Records to use section start
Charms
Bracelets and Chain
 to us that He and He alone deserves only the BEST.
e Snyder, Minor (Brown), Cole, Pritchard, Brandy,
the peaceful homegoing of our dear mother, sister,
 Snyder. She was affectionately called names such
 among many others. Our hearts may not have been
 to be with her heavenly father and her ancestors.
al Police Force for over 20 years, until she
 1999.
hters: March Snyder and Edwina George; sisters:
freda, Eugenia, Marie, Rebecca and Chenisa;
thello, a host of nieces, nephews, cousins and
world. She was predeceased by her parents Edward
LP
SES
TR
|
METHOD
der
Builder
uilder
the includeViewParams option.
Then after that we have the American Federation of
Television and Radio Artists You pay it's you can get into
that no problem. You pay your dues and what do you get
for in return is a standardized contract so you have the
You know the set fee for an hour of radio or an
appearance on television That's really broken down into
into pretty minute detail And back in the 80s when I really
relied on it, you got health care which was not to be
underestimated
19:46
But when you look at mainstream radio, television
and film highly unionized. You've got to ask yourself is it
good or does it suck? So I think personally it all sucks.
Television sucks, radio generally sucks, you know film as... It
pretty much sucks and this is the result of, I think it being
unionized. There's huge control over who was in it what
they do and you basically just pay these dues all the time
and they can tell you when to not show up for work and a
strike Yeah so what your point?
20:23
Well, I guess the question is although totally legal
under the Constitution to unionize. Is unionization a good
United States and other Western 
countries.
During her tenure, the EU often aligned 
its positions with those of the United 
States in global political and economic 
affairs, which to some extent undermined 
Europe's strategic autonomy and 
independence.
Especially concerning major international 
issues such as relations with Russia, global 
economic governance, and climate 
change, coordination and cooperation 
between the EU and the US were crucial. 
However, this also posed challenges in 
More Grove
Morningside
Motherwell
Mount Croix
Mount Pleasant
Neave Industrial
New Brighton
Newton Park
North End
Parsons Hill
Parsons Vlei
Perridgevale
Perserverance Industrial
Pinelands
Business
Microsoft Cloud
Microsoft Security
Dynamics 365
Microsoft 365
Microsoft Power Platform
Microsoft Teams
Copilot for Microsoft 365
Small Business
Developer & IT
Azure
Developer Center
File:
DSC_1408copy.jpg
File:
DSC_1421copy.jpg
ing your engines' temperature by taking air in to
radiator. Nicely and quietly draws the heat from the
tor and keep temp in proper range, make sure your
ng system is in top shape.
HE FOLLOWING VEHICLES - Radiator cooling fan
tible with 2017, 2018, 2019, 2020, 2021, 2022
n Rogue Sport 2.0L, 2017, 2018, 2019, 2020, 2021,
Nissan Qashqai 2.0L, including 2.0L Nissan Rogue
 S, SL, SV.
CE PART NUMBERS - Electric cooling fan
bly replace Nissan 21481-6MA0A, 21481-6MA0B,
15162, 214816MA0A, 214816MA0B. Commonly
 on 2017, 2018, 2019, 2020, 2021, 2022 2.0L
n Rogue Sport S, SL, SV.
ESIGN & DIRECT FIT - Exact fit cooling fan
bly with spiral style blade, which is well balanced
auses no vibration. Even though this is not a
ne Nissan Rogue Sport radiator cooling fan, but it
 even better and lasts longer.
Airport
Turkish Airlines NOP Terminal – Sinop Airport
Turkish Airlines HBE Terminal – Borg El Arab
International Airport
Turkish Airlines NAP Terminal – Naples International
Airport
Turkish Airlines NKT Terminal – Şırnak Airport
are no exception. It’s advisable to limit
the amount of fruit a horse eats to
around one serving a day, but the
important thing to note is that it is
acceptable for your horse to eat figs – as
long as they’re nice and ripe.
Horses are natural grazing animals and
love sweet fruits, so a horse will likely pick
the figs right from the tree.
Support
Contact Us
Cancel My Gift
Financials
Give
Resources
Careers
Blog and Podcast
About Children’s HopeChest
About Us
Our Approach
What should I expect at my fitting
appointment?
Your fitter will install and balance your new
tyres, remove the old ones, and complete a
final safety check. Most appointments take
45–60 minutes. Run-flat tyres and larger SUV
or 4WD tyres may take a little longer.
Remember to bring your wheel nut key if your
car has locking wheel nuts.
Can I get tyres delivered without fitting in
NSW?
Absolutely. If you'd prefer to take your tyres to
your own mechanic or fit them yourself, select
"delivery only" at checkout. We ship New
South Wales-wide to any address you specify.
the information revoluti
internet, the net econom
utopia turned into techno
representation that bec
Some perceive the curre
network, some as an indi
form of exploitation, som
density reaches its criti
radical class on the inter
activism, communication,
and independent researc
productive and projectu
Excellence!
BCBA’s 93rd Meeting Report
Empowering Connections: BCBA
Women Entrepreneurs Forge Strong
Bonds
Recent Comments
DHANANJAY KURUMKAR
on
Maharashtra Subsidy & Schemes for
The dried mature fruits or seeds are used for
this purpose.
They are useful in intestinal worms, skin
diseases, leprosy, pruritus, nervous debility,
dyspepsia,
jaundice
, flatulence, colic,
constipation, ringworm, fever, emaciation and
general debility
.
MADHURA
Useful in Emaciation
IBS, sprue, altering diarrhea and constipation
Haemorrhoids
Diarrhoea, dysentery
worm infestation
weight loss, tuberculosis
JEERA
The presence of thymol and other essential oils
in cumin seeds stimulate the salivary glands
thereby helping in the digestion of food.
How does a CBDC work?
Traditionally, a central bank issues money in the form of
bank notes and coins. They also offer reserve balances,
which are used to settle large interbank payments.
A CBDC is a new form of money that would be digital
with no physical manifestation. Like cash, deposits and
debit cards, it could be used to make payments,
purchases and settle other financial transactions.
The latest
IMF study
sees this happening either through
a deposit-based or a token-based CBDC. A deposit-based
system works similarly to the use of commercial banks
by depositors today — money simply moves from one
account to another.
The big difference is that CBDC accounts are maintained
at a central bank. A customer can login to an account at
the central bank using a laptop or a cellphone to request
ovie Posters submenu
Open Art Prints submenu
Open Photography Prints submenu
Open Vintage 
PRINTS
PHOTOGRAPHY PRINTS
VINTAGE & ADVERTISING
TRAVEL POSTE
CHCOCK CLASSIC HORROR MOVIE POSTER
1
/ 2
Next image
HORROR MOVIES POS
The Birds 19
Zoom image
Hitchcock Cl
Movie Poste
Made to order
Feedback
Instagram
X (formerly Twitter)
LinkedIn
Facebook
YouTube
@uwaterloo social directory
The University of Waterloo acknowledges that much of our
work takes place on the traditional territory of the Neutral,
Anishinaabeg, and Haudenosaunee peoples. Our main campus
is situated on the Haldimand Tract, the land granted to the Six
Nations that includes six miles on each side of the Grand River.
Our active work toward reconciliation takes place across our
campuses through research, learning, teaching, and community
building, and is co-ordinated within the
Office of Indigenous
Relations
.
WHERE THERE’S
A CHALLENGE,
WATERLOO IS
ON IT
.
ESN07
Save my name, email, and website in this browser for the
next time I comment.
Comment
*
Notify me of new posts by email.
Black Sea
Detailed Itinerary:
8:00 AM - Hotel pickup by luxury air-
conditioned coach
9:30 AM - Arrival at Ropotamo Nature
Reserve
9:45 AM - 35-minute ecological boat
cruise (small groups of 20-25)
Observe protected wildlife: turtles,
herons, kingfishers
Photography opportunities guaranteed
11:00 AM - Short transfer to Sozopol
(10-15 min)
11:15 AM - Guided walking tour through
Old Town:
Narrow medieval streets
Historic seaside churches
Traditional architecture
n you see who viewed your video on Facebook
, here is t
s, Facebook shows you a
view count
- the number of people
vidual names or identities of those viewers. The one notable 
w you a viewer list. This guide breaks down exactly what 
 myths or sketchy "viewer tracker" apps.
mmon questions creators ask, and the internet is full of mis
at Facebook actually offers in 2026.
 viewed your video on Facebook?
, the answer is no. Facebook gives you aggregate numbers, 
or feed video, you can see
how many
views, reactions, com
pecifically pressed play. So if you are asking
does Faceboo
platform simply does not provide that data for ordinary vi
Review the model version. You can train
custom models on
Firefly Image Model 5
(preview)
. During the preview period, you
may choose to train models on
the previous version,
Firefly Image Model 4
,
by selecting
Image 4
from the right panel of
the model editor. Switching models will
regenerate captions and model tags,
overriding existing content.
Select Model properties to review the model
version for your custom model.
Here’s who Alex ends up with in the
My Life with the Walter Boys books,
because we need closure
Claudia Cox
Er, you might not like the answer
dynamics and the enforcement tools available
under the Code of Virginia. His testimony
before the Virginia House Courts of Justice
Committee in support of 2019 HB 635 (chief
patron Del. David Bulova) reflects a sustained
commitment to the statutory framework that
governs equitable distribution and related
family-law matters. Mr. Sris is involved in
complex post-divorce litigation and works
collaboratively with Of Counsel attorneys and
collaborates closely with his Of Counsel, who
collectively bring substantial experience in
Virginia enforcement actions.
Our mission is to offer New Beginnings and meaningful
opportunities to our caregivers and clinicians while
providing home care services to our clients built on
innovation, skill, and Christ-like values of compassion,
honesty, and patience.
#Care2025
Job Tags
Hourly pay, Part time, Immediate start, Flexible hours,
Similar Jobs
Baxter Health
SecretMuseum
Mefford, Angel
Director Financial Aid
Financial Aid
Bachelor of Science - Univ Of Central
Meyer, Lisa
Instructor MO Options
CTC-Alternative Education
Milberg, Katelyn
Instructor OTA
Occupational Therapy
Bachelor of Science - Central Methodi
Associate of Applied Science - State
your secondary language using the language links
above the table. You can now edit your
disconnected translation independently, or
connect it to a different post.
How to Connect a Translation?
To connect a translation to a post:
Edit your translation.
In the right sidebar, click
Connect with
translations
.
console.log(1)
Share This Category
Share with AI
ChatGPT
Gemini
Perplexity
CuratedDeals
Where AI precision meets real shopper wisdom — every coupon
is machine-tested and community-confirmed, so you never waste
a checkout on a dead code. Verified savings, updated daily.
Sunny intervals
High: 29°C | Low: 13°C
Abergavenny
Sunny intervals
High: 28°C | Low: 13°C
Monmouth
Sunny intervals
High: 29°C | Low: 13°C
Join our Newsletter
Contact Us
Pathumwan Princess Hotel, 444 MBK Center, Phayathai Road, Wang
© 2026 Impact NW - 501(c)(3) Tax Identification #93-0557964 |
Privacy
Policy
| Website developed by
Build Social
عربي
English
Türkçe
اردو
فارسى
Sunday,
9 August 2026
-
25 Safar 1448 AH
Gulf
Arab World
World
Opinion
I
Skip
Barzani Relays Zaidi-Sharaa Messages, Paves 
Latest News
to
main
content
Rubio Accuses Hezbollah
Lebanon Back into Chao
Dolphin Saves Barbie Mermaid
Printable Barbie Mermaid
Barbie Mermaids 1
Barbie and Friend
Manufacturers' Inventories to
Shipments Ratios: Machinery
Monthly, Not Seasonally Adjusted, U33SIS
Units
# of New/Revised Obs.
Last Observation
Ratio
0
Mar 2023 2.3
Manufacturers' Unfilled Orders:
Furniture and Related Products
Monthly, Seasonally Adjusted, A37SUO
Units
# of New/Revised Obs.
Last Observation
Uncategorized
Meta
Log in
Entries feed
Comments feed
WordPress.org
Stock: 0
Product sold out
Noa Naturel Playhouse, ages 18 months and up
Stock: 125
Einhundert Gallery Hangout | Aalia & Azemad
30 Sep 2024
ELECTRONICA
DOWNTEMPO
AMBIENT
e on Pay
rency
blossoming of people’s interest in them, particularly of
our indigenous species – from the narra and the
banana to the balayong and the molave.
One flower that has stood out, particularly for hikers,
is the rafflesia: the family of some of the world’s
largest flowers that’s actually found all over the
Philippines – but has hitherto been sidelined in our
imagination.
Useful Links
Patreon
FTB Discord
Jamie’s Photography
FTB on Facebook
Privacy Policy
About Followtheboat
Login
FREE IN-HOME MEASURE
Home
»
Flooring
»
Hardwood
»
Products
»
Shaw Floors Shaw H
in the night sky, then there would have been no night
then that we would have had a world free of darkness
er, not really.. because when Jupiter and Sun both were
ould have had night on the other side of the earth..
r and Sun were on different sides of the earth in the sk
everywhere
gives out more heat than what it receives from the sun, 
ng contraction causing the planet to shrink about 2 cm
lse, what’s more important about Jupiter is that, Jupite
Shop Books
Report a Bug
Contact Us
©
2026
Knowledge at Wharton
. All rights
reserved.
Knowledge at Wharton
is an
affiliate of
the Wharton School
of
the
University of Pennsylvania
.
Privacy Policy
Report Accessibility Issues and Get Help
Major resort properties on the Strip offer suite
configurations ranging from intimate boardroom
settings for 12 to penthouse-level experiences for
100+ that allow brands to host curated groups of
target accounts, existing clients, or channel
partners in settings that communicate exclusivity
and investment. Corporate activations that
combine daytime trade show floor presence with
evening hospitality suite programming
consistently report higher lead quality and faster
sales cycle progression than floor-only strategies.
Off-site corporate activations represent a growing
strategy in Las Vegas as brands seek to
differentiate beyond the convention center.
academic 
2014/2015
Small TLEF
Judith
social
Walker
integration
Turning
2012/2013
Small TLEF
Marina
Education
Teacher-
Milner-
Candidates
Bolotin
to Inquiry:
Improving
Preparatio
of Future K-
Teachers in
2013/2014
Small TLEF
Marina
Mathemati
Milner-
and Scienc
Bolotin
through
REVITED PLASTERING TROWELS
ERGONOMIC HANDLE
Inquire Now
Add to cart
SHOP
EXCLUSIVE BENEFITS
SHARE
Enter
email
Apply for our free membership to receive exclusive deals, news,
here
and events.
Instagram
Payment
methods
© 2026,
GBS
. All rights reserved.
Records to use section end
Rewrite everything from the start of the records down to the line containing "Snyder. She was", swapping "homegoing" for "passing" and leaving all else unchanged. Return only those lines.

Charms
Bracelets and Chain
 to us that He and He alone deserves only the BEST.
e Snyder, Minor (Brown), Cole, Pritchard, Brandy,
the peaceful passing of our dear mother, sister,
 Snyder. She was affectionately called names such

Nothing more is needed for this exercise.